すとんとした真っ直ぐな円筒形で、何かすごく特徴的なデザインを与えられたりされているわけでもない。
ただ、そこに在る。
とりもと硝子店さんの調合したガラスが融かされ、そして一個のものとして、かたちを与えられ、そこに在る。
とても透明で、置いておいたらその場にそのまま溶けていってしまいそうなほど柔らかで豊かな質感のガラスは、ずっと前からそこにあったような感覚。
どこがとか何がとか、説明をするのが難しいけれど。
気がついたら手を伸ばして触れている、思わず使っていたと気がつくかもしれません。
往々にして、とりもと硝子店さんが作っているほかの作品たちもそういう佇まいのものなのです。
とてもプレーンで飾り気ない素の表情だけれど、その「素」のガラスを真面目に楽しみながら作っているからだろうと思います。
ごく当たり前の日々の暮らしの中にも、ちいさな楽しみや喜びを見つけて過ごしている方には、きっとこのとりもと硝子店さんのガラスたちの心地良さに心惹かれてしまうのではないでしょうか。
ガラスそのものだけでも慎ましやかに美しく、そして飲み物を入れたり料理をよそったり暮らしの中に置いてみたりすることで、ますますその魅力がきらめき始めること。
ぜひたくさんの人に感じてもらいたいです。
With a warm feelings ⑥


“チームでやると、その火がね、使える火が多くなるんです”
とりもと硝子店さんは、ガラス作家の荒川尚也さんの工房「晴耕社ガラス工房」で長くスタッフとして働いていた鳥本雄介さん・由弥さんご夫婦が営んでいます。夫婦であり、良き制作パートナーでもあるお二人。つい先日三人目のお子さんが産まれたばかり。上のお二人のお子さんもまだまだ甘えたい盛り。電話インタビューを行った際は電話越しにお子さんたちの笑い、泣き、時に叫ぶ声も聞こえてきて実に楽しく微笑ましい時間でした。主に雄介さんが話してくださり、お子さんを見ながら時折由弥さんもお話してくださるスタイルでのインタビューとなりました。

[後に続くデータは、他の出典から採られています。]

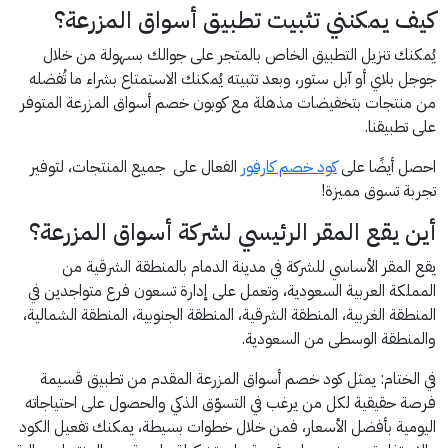
كيف يمكنني تثبيت تطبيق أسواق المزرعة؟
يُمكنك تنزيل التطبيق الخاص بالمتجر على جوالك بسهولة من خلال
جوجل بلاي أو آبل ستور، وبعد تثبيته يُمكنك الاستمتاع بشراء ما تُفضله
من منتجات بتخفيضات مذهلة مع كوبون خصم أسواق المزرعة المتوفر
على تطبيقنا.
احصل أيضًا على
كود خصم كارفور
الفعال على جميع المنتجات، لتوفير
تجربة تسوق مميزة!
أين يقع المقر الرئيسي لشركة أسواق المزرعة؟
يقع المقر الأساسي للشركة في مدينة الدمام بالمنطقة الشرقية من
المملكة العربية السعودية، وتعمل على إدارة تسعون فرع متواجدين في
المنطقة الغربية، المنطقة الشرقية، المنطقة الجنوبية، المنطقة الشمالية،
والمنطقة الوسطى من السعودية.
في الختام: يمثل كود خصم أسواق المزرعة المقدم من تطبيق قسيمة
فرصة حقيقية لكل من يرغب في التسوّق الذكي والحصول على احتياجاته
اليومية بأفضل الأسعار، فمن خلال خطوات بسيطة، يمكنك تفعيل الكود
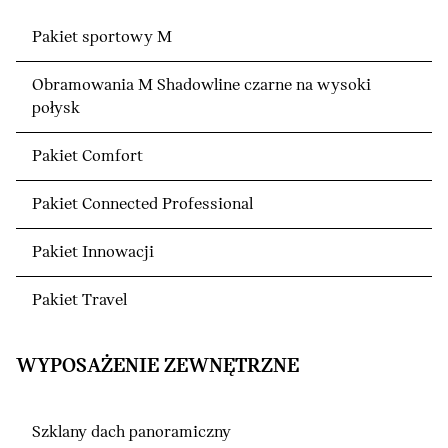
Pakiet sportowy M
Obramowania M Shadowline czarne na wysoki
połysk
Pakiet Comfort
Pakiet Connected Professional
Pakiet Innowacji
Pakiet Travel
WYPOSAŻENIE ZEWNĘTRZNE
Szklany dach panoramiczny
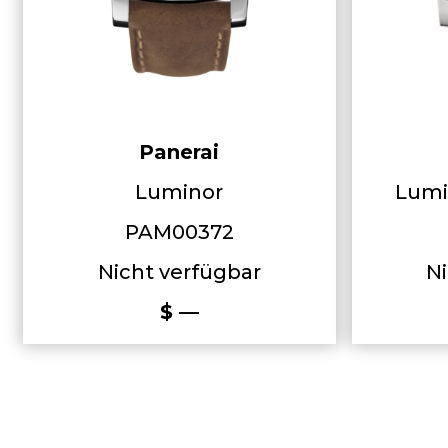
Panerai
Luminor
Lumi
PAM00372
Nicht verfügbar
Ni
$ —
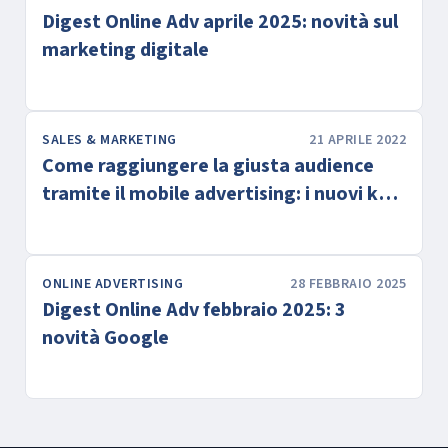
Digest Online Adv aprile 2025: novità sul
marketing digitale
SALES & MARKETING
21 APRILE 2022
Come raggiungere la giusta audience
tramite il mobile advertising: i nuovi kpi
da monitorare
ONLINE ADVERTISING
28 FEBBRAIO 2025
Digest Online Adv febbraio 2025: 3
novità Google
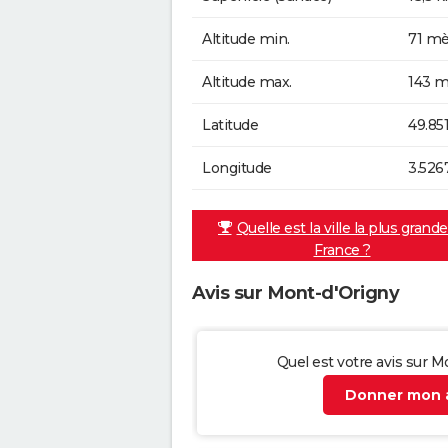
Altitude min.
71 mè
Altitude max.
143 m
Latitude
49.85
Longitude
3.526
Quelle est la ville la plus grand
France ?
Avis sur Mont-d'Origny
Quel est votre avis sur M
Donner mon a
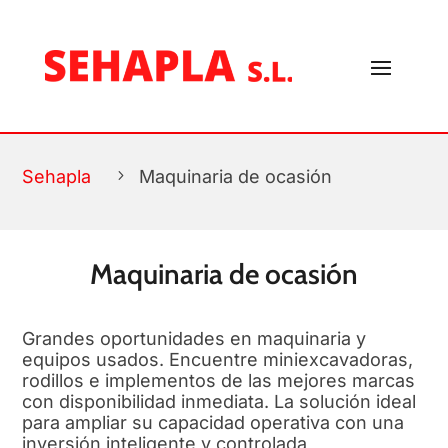
FILTROS
Sehapla
5
Maquinaria de ocasión
Maquinaria de ocasión
Grandes oportunidades en maquinaria y
equipos usados. Encuentre miniexcavadoras,
rodillos e implementos de las mejores marcas
con disponibilidad inmediata. La solución ideal
para ampliar su capacidad operativa con una
inversión inteligente y controlada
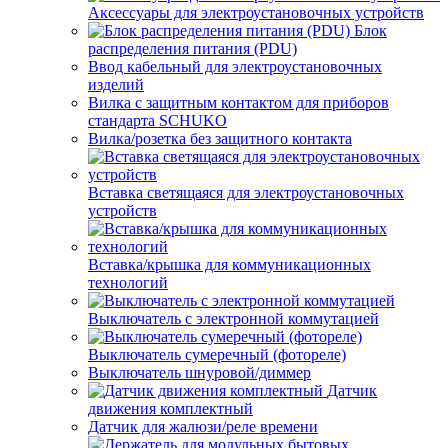
Аксессуары для электроустановочных устройств
Блок
распределения питания (PDU)
Ввод кабельный для электроустановочных
изделий
Вилка с защитным контактом для приборов
стандарта SCHUKO
Вилка/розетка без защитного контакта
Вставка светящаяся для электроустановочных
устройств
Вставка/крышка для коммуникационных
технологий
Выключатель с электронной коммутацией
Выключатель сумеречный (фотореле)
Выключатель шнуровой/диммер
Датчик
движения комплектный
Датчик для жалюзи/реле времени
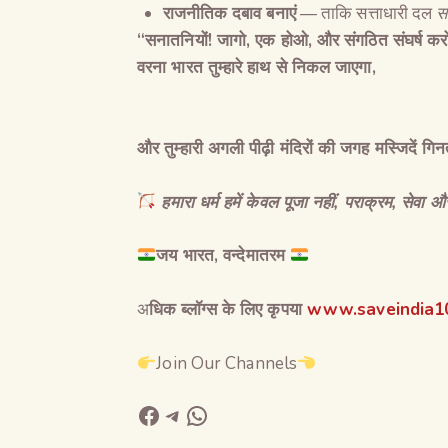
राजनीतिक दबाव बनाएं
— ताकि सत्ताधारी दल
सा
“
सनातनियों
!
जागो
,
एक होओ
,
और संगठित संघर्ष क
वरना भारत तुम्हारे हाथ से निकल जाएगा
,
और तुम्हारी अगली पीढ़ी मंदिरों की जगह मस्जिदें गिन
हमारा धर्म हमें केवल पूजा नहीं, पराक्रम, सेवा
जय
भारत
,
वन्देमातरम
अ
धिक ब्लॉग्स के लिए कृपया
www.saveindia10
Join Our Channels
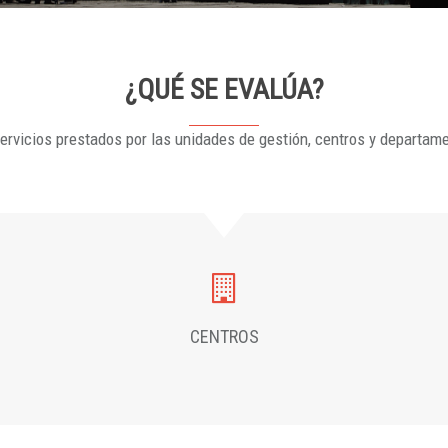
¿QUÉ SE EVALÚA?
ervicios prestados por las unidades de gestión, centros y departam
CENTROS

○個人ではなくとりもと硝子店、というかたちで活動することについて
雄介
「一人じゃたぶんもうすでにここまで来れてないと思うんでね。このスピードでたぶん来れてないので、やっぱりこの人たち(家族みんなの)のサポート、応援がね。」
由弥
「あなた(雄介さん)と私で出来ることは全然違うけど、それは枝葉なことであって、目指していく方法はズレてないから迷わないみたいな、船の航海でいえば…そんな感じやったんな。私の品物を、あなたが作ることに対して私はまったく疑問がなかったやん?それであなたが作ることで逆にすごく良くなったなって思うことのほうが多かったし、今はそのタイミングじゃないって寝かせてる作品も多いけど、それはそれでね。そこからのスタートだなって。」
雄介
「荒川(尚也さん。晴耕社時代のこと)さんのとこで、チームで作るという仕事があって。スタッフだけで。それが僕の中で楽しかったんですよ。そもそもガラスっていうのが、荒川さんの教えでもあるんですけど『一人でやったら無駄な火が燃えすぎるんです』っていう。で、チームでやると、その火がね、使える火が多くなるんです。同じだけ点けてても品物に変えることができる。ガラスの場合は寝てても起きてても火が燃えているので、火が点いてる限りは一つでも物を作ったほうがいいんです。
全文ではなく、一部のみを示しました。